● MATERIAL SHOWN:
— start —

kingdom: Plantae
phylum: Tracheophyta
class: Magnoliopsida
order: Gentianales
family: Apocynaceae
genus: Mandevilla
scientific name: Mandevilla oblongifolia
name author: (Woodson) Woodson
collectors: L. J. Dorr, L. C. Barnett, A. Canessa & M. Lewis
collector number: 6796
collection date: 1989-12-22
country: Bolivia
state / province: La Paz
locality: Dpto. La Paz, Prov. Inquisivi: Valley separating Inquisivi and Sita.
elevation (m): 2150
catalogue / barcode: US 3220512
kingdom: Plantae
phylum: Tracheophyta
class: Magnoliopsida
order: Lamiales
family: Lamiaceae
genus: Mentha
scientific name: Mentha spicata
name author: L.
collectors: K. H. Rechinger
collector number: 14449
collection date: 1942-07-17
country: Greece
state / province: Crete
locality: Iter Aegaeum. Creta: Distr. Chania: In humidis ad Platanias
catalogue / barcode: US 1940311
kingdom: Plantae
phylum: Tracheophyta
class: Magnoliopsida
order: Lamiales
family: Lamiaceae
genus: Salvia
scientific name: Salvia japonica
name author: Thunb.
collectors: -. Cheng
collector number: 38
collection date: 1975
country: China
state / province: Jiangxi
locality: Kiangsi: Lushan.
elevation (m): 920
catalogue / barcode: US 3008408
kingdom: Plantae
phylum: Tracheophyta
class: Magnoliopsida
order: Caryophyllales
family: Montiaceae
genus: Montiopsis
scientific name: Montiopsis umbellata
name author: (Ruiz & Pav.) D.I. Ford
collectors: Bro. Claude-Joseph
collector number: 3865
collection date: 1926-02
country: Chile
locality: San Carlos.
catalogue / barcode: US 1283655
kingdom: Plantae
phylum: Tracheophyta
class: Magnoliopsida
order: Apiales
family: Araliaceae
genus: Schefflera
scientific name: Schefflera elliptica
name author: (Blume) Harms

— end —

● STATED TASK:
Set out as a numbered list the lines of the items beginning with the line containing "genus: Salvia" and continuing through the line containing "genus: Montiopsis", skipping any blank lines.

● OUTPUT OF THE TASK:
1. genus: Salvia
2. scientific name: Salvia japonica
3. name author: Thunb.
4. collectors: -. Cheng
5. collector number: 38
6. collection date: 1975
7. country: China
8. state / province: Jiangxi
9. locality: Kiangsi: Lushan.
10. elevation (m): 920
11. catalogue / barcode: US 3008408
12. kingdom: Plantae
13. phylum: Tracheophyta
14. class: Magnoliopsida
15. order: Caryophyllales
16. family: Montiaceae
17. genus: Montiopsis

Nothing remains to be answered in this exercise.